→ **Page excerpt**:
^^^^^^^^^^^^^^^^
[SciPy-Dev] Qhull Delaunay triangulation "equations" attribute

Wed Feb 26 06:45:16 EST 2014

Phil,

not directly answering your question, the upcoming 0.14 release will
include a new class RegularGridInterpolator, which performs efficient
interpolation on rectangular, possibly unevenly spaced, grids in
arbitrary dimensions.  The commit is
https://github.com/scipy/scipy/commit/a90dc2804da21ba4c48c2615facd0ac5848ebe59.

Cheers, Andreas.

On 26.02.2014 12:23, Phil Elson wrote:
> Thanks Pauli,
> 
> Based on what you said, I've simply used the Delaunay.lift_points method
> to take my vertices to the paraboloid. Though I arbitrarily picked a
> paraboloid of scale 1 and shift of 0.
^^^^^^^^^^^^^^^^
→ **Record extracts**:
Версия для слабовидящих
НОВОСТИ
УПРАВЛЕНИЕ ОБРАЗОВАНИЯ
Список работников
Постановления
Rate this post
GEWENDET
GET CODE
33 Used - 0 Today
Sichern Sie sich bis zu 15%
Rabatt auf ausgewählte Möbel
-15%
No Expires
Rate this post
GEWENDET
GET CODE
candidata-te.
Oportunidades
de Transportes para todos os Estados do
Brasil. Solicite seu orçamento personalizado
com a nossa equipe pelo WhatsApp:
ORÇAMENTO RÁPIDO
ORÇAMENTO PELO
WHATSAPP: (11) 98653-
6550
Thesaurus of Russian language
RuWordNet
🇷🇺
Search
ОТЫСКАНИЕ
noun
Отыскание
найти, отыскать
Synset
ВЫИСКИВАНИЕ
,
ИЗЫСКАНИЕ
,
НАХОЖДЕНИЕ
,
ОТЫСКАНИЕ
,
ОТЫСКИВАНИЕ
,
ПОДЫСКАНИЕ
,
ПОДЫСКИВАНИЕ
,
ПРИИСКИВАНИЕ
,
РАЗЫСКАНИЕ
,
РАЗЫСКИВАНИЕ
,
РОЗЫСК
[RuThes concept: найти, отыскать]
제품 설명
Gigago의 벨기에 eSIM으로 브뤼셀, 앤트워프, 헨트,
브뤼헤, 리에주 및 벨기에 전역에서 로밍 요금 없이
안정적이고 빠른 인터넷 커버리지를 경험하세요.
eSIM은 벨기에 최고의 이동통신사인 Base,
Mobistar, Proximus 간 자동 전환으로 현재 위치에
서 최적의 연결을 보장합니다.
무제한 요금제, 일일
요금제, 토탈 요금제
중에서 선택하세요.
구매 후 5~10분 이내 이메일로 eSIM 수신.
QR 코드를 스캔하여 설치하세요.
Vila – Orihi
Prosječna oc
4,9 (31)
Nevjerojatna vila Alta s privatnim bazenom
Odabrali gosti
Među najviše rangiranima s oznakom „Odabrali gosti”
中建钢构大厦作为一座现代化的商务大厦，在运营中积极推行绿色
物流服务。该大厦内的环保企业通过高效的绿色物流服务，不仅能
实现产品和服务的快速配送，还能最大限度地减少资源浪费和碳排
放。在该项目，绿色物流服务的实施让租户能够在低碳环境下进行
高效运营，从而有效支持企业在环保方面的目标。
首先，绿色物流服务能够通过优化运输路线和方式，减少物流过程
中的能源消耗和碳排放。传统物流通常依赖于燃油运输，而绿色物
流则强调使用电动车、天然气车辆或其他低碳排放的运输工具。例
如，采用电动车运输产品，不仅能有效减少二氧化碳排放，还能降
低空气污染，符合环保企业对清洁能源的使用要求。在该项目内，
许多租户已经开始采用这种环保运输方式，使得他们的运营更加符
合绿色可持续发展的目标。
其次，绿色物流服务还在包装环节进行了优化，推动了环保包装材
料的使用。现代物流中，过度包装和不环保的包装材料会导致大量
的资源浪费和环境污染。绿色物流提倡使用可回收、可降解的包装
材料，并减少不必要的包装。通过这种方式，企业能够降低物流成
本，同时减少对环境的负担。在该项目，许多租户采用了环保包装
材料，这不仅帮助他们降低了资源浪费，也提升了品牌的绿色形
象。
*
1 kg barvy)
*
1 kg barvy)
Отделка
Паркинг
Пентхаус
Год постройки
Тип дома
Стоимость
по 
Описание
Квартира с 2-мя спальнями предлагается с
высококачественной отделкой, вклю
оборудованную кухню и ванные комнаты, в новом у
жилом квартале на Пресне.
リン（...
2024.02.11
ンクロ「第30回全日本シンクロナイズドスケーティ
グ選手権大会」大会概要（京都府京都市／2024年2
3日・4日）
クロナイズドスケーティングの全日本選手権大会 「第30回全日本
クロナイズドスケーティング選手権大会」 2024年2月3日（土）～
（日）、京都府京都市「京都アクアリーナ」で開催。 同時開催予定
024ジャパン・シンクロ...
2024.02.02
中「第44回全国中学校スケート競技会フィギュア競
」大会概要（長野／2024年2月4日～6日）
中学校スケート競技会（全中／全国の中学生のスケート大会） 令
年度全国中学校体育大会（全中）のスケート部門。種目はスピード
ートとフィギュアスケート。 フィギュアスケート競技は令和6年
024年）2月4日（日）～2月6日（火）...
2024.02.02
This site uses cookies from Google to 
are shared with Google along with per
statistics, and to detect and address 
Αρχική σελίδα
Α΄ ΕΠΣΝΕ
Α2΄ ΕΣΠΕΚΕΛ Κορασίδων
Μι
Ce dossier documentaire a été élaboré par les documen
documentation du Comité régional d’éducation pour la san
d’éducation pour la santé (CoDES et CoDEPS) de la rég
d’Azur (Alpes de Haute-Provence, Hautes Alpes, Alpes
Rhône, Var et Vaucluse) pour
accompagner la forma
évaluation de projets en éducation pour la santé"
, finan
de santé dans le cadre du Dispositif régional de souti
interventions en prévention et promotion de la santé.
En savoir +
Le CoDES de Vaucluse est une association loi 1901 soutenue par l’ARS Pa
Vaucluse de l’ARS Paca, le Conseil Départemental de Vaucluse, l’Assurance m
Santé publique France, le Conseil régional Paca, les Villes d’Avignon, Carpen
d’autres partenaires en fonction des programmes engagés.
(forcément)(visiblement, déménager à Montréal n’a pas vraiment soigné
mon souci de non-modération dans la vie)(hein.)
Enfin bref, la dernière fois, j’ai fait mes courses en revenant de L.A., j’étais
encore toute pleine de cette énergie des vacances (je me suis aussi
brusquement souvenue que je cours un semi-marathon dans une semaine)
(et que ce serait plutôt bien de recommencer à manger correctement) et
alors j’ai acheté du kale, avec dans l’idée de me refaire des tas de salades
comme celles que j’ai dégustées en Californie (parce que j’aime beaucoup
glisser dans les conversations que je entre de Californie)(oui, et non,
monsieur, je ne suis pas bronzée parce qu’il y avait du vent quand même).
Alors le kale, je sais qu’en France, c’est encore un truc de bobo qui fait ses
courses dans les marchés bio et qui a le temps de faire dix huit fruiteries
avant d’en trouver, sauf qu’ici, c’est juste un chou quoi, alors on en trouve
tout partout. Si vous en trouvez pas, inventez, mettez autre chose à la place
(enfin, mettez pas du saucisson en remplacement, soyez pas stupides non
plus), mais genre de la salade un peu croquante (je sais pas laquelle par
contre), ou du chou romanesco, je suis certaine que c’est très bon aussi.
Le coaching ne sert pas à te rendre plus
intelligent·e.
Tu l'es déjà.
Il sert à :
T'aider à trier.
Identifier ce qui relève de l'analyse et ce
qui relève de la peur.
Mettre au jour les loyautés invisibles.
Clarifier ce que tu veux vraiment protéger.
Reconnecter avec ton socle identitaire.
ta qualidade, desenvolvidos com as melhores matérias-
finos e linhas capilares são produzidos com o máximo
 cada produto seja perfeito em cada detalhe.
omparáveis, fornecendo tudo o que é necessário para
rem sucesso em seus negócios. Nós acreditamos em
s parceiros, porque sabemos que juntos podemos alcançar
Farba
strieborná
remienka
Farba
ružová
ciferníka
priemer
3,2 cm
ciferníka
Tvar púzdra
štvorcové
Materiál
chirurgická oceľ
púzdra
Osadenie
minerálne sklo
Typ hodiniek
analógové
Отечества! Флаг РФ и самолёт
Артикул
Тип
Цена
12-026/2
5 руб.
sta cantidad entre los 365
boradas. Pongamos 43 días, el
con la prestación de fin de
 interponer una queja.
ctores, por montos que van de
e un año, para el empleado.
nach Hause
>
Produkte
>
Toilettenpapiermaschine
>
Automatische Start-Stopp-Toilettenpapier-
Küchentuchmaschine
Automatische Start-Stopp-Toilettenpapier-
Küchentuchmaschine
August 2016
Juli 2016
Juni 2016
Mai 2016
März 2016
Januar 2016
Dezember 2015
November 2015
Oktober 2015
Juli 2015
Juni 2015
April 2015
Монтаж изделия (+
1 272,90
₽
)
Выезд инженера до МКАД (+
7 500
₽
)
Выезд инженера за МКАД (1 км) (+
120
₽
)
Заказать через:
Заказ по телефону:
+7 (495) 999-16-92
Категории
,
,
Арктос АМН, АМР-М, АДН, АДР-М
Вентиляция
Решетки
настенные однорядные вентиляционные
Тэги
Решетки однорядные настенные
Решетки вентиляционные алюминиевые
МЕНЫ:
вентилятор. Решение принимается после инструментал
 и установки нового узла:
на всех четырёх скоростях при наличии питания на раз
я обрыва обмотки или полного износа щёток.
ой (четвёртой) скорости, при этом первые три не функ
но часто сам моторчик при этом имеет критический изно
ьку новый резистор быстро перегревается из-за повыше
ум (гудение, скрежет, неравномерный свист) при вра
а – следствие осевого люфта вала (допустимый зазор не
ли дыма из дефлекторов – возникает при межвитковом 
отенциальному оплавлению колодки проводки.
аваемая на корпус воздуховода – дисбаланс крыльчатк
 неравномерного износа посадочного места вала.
^^^^^^^^^^^^^^^^
→ **What to work on**:
1. Print the SciPy-Dev message on Qhull Delaunay triangulation from "Cheers, Andreas." up to and including "shift of 0.", reproducing the wording unchanged.
2. Carry on the SciPy-Dev message about the Qhull Delaunay "equations" attribute, picking up right after its final sentence.

→ **Expected responses**:
1.
Cheers, Andreas.

On 26.02.2014 12:23, Phil Elson wrote:
> Thanks Pauli,
> 
> Based on what you said, I've simply used the Delaunay.lift_points method
> to take my vertices to the paraboloid. Though I arbitrarily picked a
> paraboloid of scale 1 and shift of 0.

2.
> 
> Is it worth submitting a PR to add a static method for the creation of a
> Delaunay instance from 2 orthogonal 1D coordinates (I've only
> implemented it for the 2D case) in this way? I've found that for
> reasonably large regular grids (800, 1200), manually constructing the
> triangulation can cut ~25s from the ~31s overall execution time.
> 
> Additionally, I've been using LinearNDInterplator which I would like to
> be able to construct with an already computed triangulation instance,
> would there be interest in me submitting a PR for that also?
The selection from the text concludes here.